Il ministro della giustizia Alfano acconsente alla tacita amnistia, e quindi rifiuta anche solo di chiedere l’esecuzione in Germania delle sentenze penali italiane, pur prevista dagli accordi europei.
I dimostranti tedeschi vogliono almeno rompere il silenzio, creare qualche imbarazzo ai pensionati impenitenti, infrangere la loro aurea di rispettabilità. Il capitano Helmut Odenwald, nato il 15 dicembre 1919 a Philippsburg in Baden-Württemberg, comandava la 10° batteria di artiglieria contraerea della divisione Göring. Anche il suo reparto partecipò agli eccidi. I giudici di Verona gli hanno comminato tre ergastoli per le stragi nel modenese (132 vittime a Monchio, Susano e Costrignano), nelle province di Firenze (14 morti il Ceppetto e Cerreto Maggio) e di Arezzo (almeno 200 morti tra Vallucciole e altre otto località attorno al monte Falterona).

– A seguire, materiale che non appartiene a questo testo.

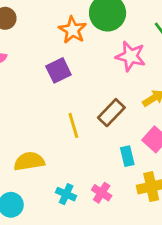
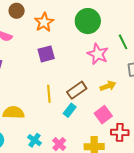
orange star: (73, 30) -> (44, 22), moved
cyan rectangle: (127, 156) -> (70, 110), moved, turned 40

L’indirizzo, Becherweg 21, 13047 Berlin, è riportato nel dispositivo della sentenza, da qualche giorno su internet. Siamo nel quartiere di Reinickendorf, nel nord-ovest di Berlino, non lontano dalla caserma che ospitava la divisione intestata al maresciallo Göring. Una stradina tranquillissima, palazzine di tre piani con molto verde intorno. Il cartellino col cognome è accanto al pulsante del campanello. Gli «Antifa» avrebbero voluto piazzarsi nelle immediate vicinanze, all’incrocio col Lübener Weg. La polizia gli ha imposto di spostarsi di trecento metri, e di non nominare per esteso il condannato, clausola rotta almeno tre volte da chi interveniva al microfono: «La polizia ci dice che non possiamo fare il nome di Helmut Odenwald …». La frittata è fatta, ora chi vuol sapere sa.
Mentre a Berlino si contesta la colpevole impunità, in Italia è apparso il 9 luglio sul Fatto quotidiano un allucinante commento di Massimo Fini: a suo avviso il processo di Verona, a 67 anni dai fatti, «più che il sapore della giustizia ha quello della rappresaglia». Il giornale non ha ancora trovato il coraggio di pubblicare le repliche inviategli tra gli altri da Sergio Fogagnolo, figlio di un partigiano giustiziato a Piazzale Loreto, da Marcella De Negri, figlia di un militare ucciso a Cefalonia, e dal procuratore militare Marco De Paolis.